“She has had plenty of admirers, then?”
He coloured a little and looked away. “Oh, well! hang it all, who am I that I should hang out a blue ribbon?—no, that’s teetotal, isn’t it?—well, you know what I mean. But we’re both going to stick to one another in future.”
“But you haven’t told me yet why you wanted to marry her?”
He ruminatively twisted his small, fair moustache. “Well, I don’t know. She didn’t feel for me the way she felt for the other fellows, she said. Of course, they’re an awful set, though I haven’t told her so yet. And”—he got up and fidgeted with a photograph-frame, it contained a portrait of Colin Paton—“she’s a queer little person, Fay. She’s twenty-two and she says—she says it’s time she became a mother, and she wants—the father—to be a gentleman. I daresay she’d—she’d have had it the other way—things like that don’t matter so much to them—only, of course, I couldn’t. You see that, don’t you, old girl?”
Claudia’s voice was very tender and affectionate as she answered:
“Run away now, old boy, and let me get up. Yes, you couldn’t, of course, and I’ll do my best to smooth things over. Scribble down her address on that memorandum-tablet, will you?”
He came over to her and gave her a bear-like hug.
“You’re a brick, Claudia. I always knew it.... I say, you haven’t been looking the thing lately. Are you quite happy yourself?”
She unloosened a strand of hair from his coat-button with a little wince.

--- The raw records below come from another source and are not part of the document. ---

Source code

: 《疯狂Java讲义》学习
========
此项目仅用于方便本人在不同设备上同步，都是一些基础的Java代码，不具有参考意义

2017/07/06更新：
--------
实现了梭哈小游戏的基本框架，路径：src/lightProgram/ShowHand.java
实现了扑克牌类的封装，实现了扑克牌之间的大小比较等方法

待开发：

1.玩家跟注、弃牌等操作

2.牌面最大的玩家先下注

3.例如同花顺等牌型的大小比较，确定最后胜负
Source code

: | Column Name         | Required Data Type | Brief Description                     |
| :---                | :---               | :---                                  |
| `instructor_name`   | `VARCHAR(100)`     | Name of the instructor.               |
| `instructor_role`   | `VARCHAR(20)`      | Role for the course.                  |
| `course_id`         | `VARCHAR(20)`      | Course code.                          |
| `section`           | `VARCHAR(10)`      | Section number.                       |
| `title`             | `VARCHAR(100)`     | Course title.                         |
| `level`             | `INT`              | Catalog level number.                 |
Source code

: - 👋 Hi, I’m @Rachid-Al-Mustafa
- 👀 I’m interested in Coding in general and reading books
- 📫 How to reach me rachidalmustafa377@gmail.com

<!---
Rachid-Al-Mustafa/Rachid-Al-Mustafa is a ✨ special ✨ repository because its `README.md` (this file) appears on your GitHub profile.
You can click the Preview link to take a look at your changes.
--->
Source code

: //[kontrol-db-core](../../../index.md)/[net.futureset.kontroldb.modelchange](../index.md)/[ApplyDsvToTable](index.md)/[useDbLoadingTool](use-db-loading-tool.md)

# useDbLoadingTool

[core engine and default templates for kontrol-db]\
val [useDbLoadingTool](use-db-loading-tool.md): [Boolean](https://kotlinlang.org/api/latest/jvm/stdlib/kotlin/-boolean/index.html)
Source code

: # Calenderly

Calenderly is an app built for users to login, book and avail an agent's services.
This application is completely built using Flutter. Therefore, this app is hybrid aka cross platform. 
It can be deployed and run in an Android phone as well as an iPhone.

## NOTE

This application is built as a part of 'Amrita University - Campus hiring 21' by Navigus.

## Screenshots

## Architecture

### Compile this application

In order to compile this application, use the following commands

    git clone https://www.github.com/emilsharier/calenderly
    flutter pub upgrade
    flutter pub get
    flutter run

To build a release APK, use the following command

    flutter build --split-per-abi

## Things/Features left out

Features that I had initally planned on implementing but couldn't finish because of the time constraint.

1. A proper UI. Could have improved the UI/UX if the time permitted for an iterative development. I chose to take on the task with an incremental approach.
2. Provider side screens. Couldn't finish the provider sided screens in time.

“Well, at any rate I married for love. And is anybody quite happy? I guess life is rather like those bottles of mixed sweets we used to have in the nursery. They were all called ‘sweets,’ but some of them were very sharp and acid, do you remember? We used to first dig out the sugary ones, but nurse afterwards insisted that we should eat the acid ones. Life is a thing of spots and streaks, Jack; that’s all there is to it.”